Even in the world of literary fiction, A.S. Byatt’s 1967 The Game contains something that reads a hell of a lot like Dungeons & Dragons. But she and her characters based their Game on a similar game the Brontë sisters used to play. With characters but no real rules, it played out more like a kid’s make-believe than a tabletop fantasy, with all the player-interaction problems you probably remember from your own childhood make-believe.

Jon Peterson’s Playing at the World relates in detail the massive number of failed attempts at meeting the need few knew they had for a D&D. In my review of Playing at the World, I wrote that,

What’s really amazing in the various sources from the modern era is that despite how much the fan and wargaming communities were yearning for something like Dungeons and Dragons, they were not willing to settle for something not enough like it. From Coventry to Hyboria to Midgard, things with a few of the elements of what would become roleplaying never caught on or flashed through one subcommunity and disappeared. Much of the spread of D&D happened through the sheer tenacity and enthusiasm of someone exposed to one game session, who then introduced what they understood of it to their group, who passed it on to another group, without waiting for any official rules. When real rulebooks were eventually available, there was nothing to stop it.

If Peterson is correct, the critical ingredient for Dungeons and Dragons specifically and tabletop roleplaying in general came when Arneson showed the game to Gygax, and, not having a second group to compete with Gygax, played the competition himself. To Gygax, this appeared to be players inhabiting a world, with the world represented by an impartial referee. The players cooperated—at least as much as players will—to explore this world, compete against its creatures and features, and bring home the gold.

That reformulation was a spark to gasoline. It also meant one person could be the catalyst to bringing the game to others. Instead of having to form two groups, all you really needed were two people, though of course at least four would be optimal. And the bootstrap time dropped to comparatively nothing. If the game master knew the rules, the rest of the players could pick them up as necessary. The game master didn’t even really need to know the rules. As long as they’d played a game once they could make up the rules as they went along.
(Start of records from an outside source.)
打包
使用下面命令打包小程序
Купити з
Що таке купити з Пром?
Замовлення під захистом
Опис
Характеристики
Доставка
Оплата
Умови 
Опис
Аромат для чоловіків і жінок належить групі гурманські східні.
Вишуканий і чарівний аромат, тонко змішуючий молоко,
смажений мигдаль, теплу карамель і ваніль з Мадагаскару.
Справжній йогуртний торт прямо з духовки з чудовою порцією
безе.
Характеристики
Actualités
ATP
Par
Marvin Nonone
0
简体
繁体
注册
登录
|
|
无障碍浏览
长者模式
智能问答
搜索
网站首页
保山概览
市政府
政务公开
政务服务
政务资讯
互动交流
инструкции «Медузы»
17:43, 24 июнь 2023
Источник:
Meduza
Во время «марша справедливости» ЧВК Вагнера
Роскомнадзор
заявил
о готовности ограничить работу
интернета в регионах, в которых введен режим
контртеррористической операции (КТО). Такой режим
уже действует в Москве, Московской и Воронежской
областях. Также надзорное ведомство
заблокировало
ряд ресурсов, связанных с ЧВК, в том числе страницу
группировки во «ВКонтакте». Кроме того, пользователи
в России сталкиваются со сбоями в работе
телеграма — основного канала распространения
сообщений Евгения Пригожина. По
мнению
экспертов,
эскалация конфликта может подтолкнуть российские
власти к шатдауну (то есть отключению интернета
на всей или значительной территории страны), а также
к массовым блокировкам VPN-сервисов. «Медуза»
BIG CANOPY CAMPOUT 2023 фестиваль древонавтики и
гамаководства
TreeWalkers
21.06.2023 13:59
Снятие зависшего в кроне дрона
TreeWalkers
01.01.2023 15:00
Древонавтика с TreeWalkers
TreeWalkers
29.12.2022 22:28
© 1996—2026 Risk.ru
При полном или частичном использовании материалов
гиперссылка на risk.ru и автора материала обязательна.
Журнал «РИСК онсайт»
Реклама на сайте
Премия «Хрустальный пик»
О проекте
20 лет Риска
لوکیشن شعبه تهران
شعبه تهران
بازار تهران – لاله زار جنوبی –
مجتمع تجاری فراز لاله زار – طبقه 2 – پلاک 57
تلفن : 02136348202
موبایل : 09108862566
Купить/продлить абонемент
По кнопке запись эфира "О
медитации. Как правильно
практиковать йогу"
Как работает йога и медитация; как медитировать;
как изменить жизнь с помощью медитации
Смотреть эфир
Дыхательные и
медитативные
Without that critical ingredient, brought about by accident at Gen Con in 1972, would we ever have found a Dungeons & Dragons? The more I read about the history of tabletop gaming, the more I doubt it.2 The critical concept, of playing at the world in the form of a game master, referee, or what-have-you, was clearly not obvious at the time, no matter how obvious it almost immediately seemed in retrospect.

The more I read about the history of tabletop gaming, the more lucky I feel that we have this amazing game form, and have had it for almost as long as I’ve been alive.

  1. Ed Greenwood’s Forgotten Realms would likely have been fodder for novels had there been no D&D, and M. A. R. Barker’s Tékumel would have been used either for novels, board games, or shared world tinkering if not for his introduction to D&D.

  2. An impartial referee running the world might have been able to grow out of computer wargaming, in the same way that computers can both referee a chess game between two people or be the opponent if there is no human available. Given the primitive personal computers of the late seventies and early eighties, programmers might even simplify the Braunstein computer opponent to just dungeon crawls. But would the concept of an impartial computer running the world ever have made the jump to a human running the world? And how would being born in computers instead of the other way around have changed the role of the referee and the form of the game?